Q&A: Cablevision Connects With Optimum Community

When 14 Cablevision employees from across its greater New York footprint showed up in Babylon, N.Y., last October to help a couple displaced for two years by Hurricane Sandy finish rebuilding their home, it illustrated “the essence” of the MSO’s Optimum Community program, noted Jennifer Ostrager, vice president, public affairs.

The editors of Multichannel News thought it illustrated the essence of employee volunteerism and local outreach, selecting it as one of six initiatives featured in the #CableInTheCommunity spotlight.

The Optimum Community program launched in the fall of 2014 as an expansion and rebranding of Cablevision’s Power to Learn initiative into a broader corporate social responsibility and public affairs program. In addition to ad hoc efforts such as the Babylon home rebuild, the program supports a number of “signature” initiatives, including Charity Champions, encouraging student volunteerism; Digital Smarts, promoting safe and responsible use of social media and the Web; Student Lens, combining lessons in civics and digital content production; and more.

Ostrager spoke with Multichannel News about the Babylon home rebuild (in which it partnered with Scripps’s HGTV and Rebuilding Together Long Island) and the larger Optimum Community program.

MCN: How did the Optimum Community program evolve?

Jennifer Ostrager: The company has always been committed to outreach and public affairs. We had the Power to Learn initiative focused on the K-12 space and a wide range of educational initiatives and a program connecting schools and libraries to broadband. Those had a lot of success, and as we were thinking about how to broaden program, we looked at what impact could we have beyond education?

So this is all a continuation of what we were doing, but we’re doing more and broadening out to community centers, senior centers and other organizations.

MCN: How do you pick your causes?

JO: We have two buckets: No. 1, it fits into one of our signature programs and No. 2, we really pride ourselves on being nimble and keeping eye on what’s happening around us so we are able to respond.
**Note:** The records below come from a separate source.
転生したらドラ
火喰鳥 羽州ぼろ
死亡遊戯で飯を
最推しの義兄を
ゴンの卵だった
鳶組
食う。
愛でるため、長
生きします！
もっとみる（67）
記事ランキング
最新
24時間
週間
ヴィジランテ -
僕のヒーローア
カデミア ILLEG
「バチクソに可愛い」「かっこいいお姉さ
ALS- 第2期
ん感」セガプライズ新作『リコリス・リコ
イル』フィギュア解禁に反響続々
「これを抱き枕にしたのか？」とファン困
We’re very in touch with our communities and able to create experiences or initiatives around what is happening, like the Babylon home rebuild.

The majority of our events don’t involve employee volunteers, but the Babylon rebuild was the essence of Optimum Community because it brought together a bunch of partners and Cablevision’s employee volunteer program and charitable organizations and local politicians to make the event happen.

MCN: How did you promote Optimum Community internally and recruit employee participation?

JO: The company’s commitment to public service is well known among employees, and we build on that. As we’ve gone through the rebranding, we’ve used a bunch of different communication mechanisms, like the intranet, promoting it on our website, and making people aware of what we are doing in their communities.

MCN: What are your future plans for Optimum Community?

JO: To continue to enhance and grow it along the trajectory that we've been on. We are building our signature programs. We’re supporting 100 events per year, and our goal is to do more and more, and make our impact greater and greater.